BMI wins court ruling vs. Pandora in royalty rate lawsuit

bmi pandora

In a Manhattan U.S. District Court, a ruling in the BMI vs. Pandora royalty rate case went in BMI’s direction late yesterday, raising the rate at which Pandora must pay for BMI-represented music by 43%. BMI collects and distributes royalties on behalf of 650,000 songwriters, composers, and publishers.

The lawsuit began in 2013, when the two sides could not reach a rate agreement. By U.S. government regulations, the dispute went to trial as Pandora continued to program BMI music in its Internet radio streams. Pandora paid a statutory rate set at 1.75% of revenue. The trial outcome moves that rate up to 2.5%.

BMI called the judgment “an enormous victory.” ASCAP President and Chairman Paul Williams said, “ASCAP and the music community must continue to fight for the urgent reforms needed to enable all songwriters, composers and music publishers to obtain fair compensation for the use of our music.”

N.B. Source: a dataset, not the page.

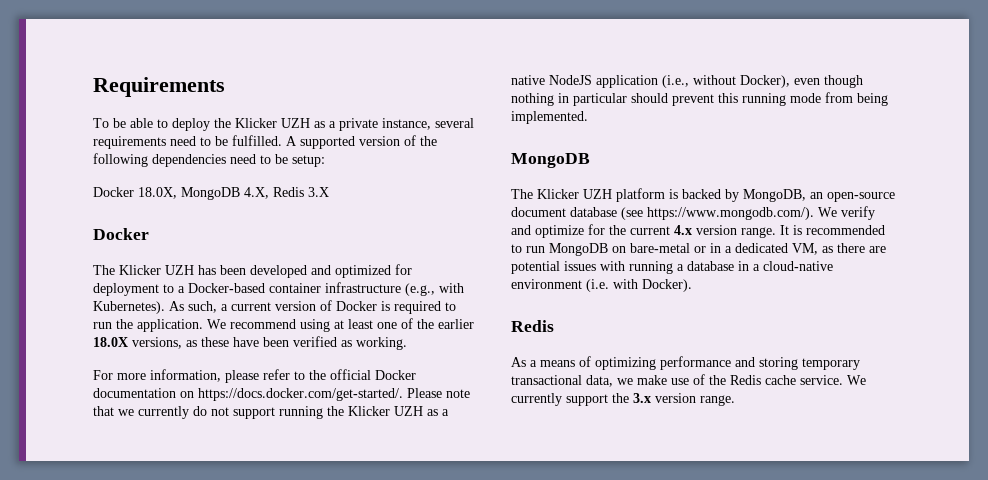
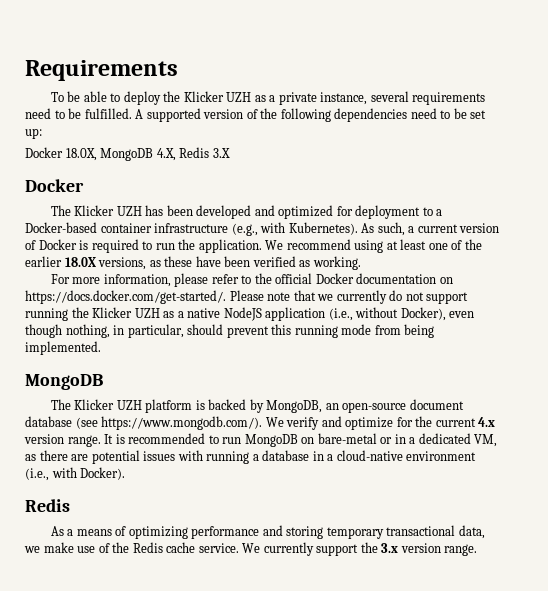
[292,155,325,167] setup: -> [470,110,487,119] [25,128,42,139] set up:
[511,93,627,106] nothing in particular -> [65,324,184,338] nothing, in particular,
[586,279,609,292] (i.e. -> [25,468,49,481] (i.e.,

The Internet Association, a consortium of online compnies of which Pandora is a member, issued the following statement: “The recent decision by the New York rate court to increase the amount Pandora pays BMI by nearly 50 percent is nothing more than an innovation surcharge for new radio services.  This ruling is an unfortunate example of discriminatory treatment for Internet platforms, which fosters an uneven playing field that stifles competition and innovation online”

Pandora said publicly it planned to appeal the decision. “We disagree with the Court’s ruling and will appeal to the same court that ruled in Pandora’s favor in the ASCAP case last week,” said Dave Grimaldi, Pandora’s Director of Public Affairs.

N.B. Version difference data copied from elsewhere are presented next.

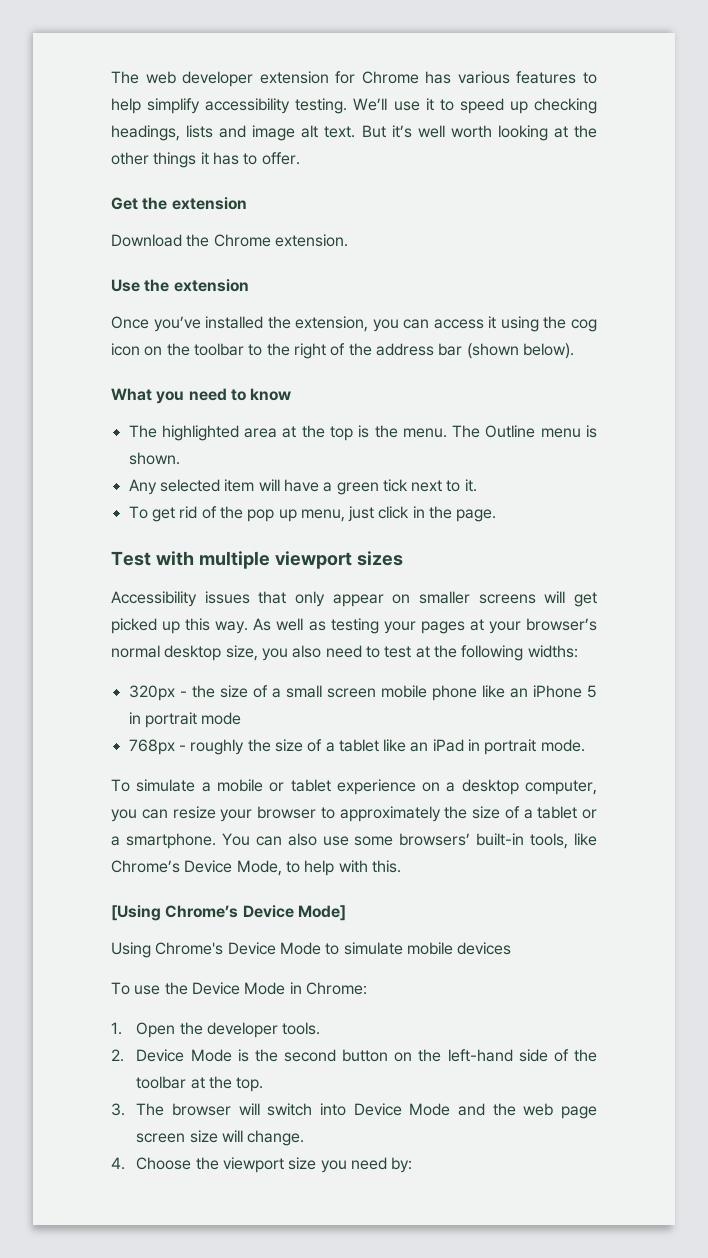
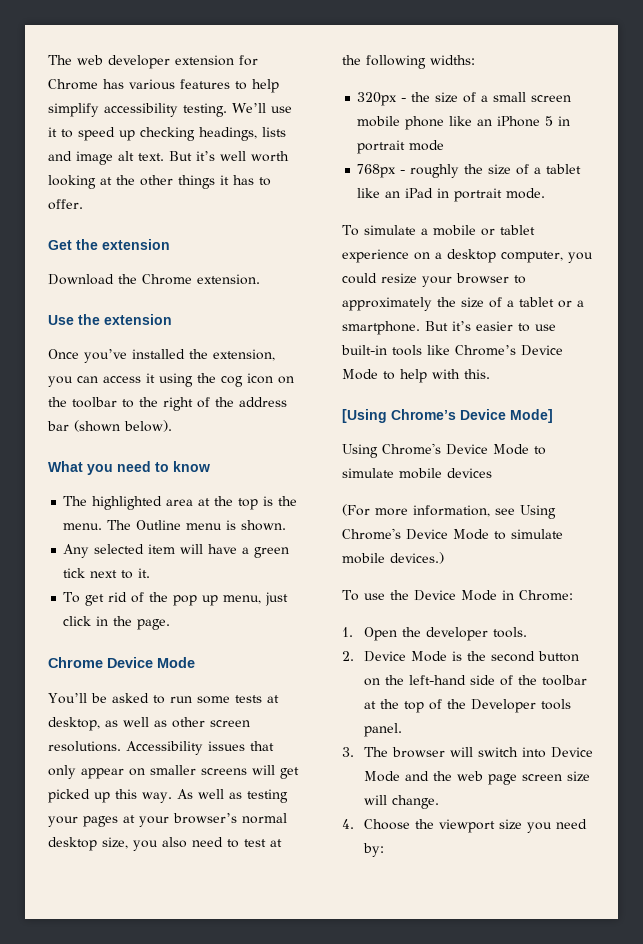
[111,551,403,569] Test with multiple viewport sizes // -> [48,657,195,668] [48,693,279,704] [48,717,250,731] [48,741,121,752] Chrome Device Mode // You’ll be asked to run some tests at desktop, as well as other screen resolutions.
[141,809,168,819] can -> [342,273,377,284] could
[221,833,569,849] You can also use some browsers’ built-in tools, -> [425,321,556,332] [341,345,422,356] But it’s easier to use built-in tools
[236,860,282,876] Mode, -> [342,369,378,380] Mode
(512, 948) none -> [342,504,556,519] [342,528,563,540] [342,552,444,564] // (For more information, see Using Chrome's Device Mode to simulate mobile devices.)
[236,1077,264,1092] top. -> [404,699,572,713] [364,723,403,737] top of the Developer tools panel.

Mention of the ASCAP case is a reference to a similar trial with a different result — ASCAP sued Pandora on the same ground as the BMI trial, and the court found in favor of Pandora, keeping its lower rate unchanged. ASCAP lost its appeal of that case earlier this month. (A few days after that, ASCAP hired a new General Counsel.)

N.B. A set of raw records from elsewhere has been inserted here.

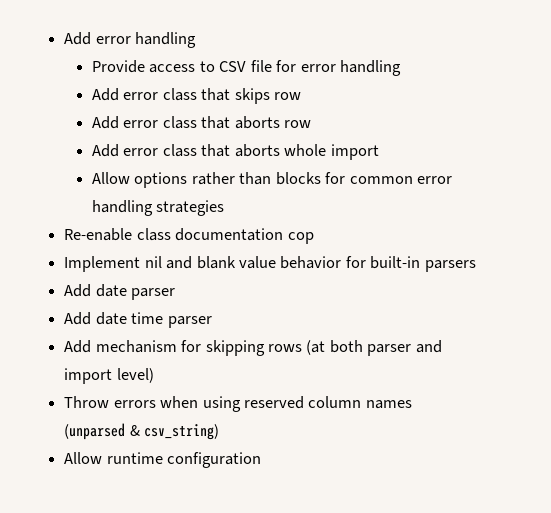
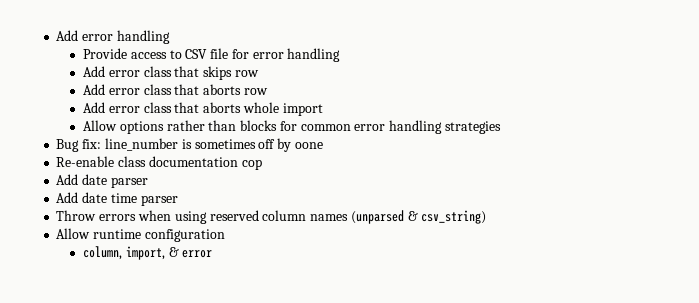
[64,228,314,244] [64,256,476,272] Re-enable class documentation cop // Implement nil and blank value behavior for built-in parsers -> [56,138,323,152] [56,156,262,170] Bug fix: line_number is sometimes off by oone // Re-enable class documentation cop
[64,340,442,356] [64,368,154,384] // Add mechanism for skipping rows (at both parser and import level) -> (178, 200) none
(262, 460) none -> [82,246,213,260] // column, import, & error

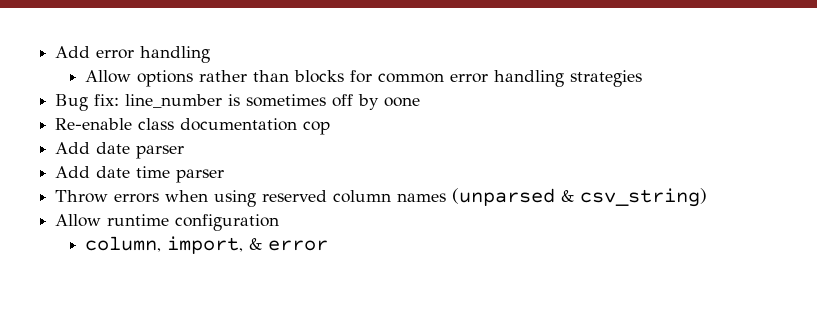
[82,48,341,62] [82,66,259,80] [82,84,268,95] [82,102,323,116] // Provide access to CSV file for error handling // Add error class that skips row // Add error class that aborts row // Add error class that aborts whole import -> (211, 54) none

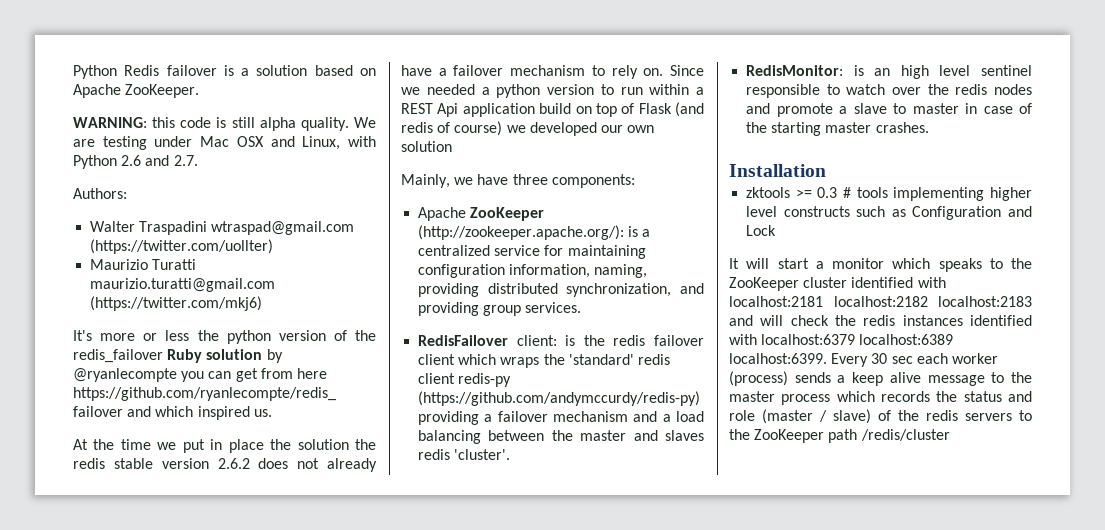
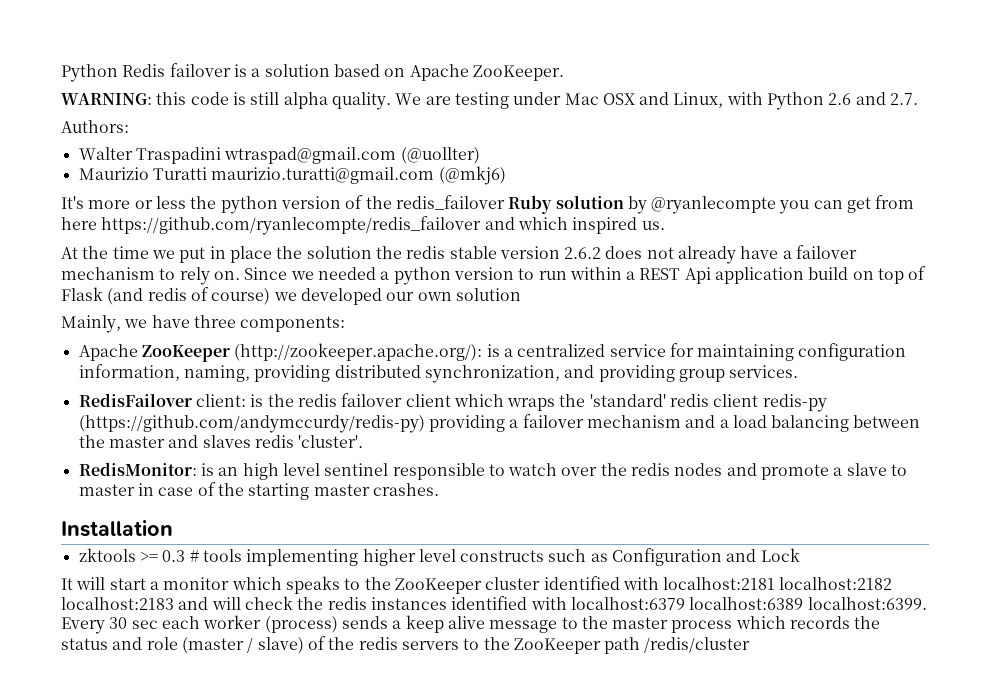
[90,239,274,254] (https://twitter.com/uollter) -> [400,147,480,164] (@uollter)
[90,296,263,311] (https://twitter.com/mkj6) -> [438,166,506,185] (@mkj6)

Another factor in play is Pandora’s intended purchase of an FM radio station on South Dakota. That acquisition was stalled for over a year until the FCC lifted a reporting requirement about foreign ownership that Pandora was unable to fulfill. Pending final FCC approval of the purchase, and a deal closing, Pandora will potentially be eligible for the lower rate that radio stations pay to ASCAP and BMI.

“We strongly believe the benchmarks cited by the court do not provide an appropriate competitive foundation for a market rate,” Dave Grimaldi told RAIN News. “We anticipated a range of potential outcomes in this case and remain confident in our ability to grow and thrive.”

Brad Hill


  1. The radio station that Pandora’s been trying to buy that you made reference to is located in South Dakota, not Colorado.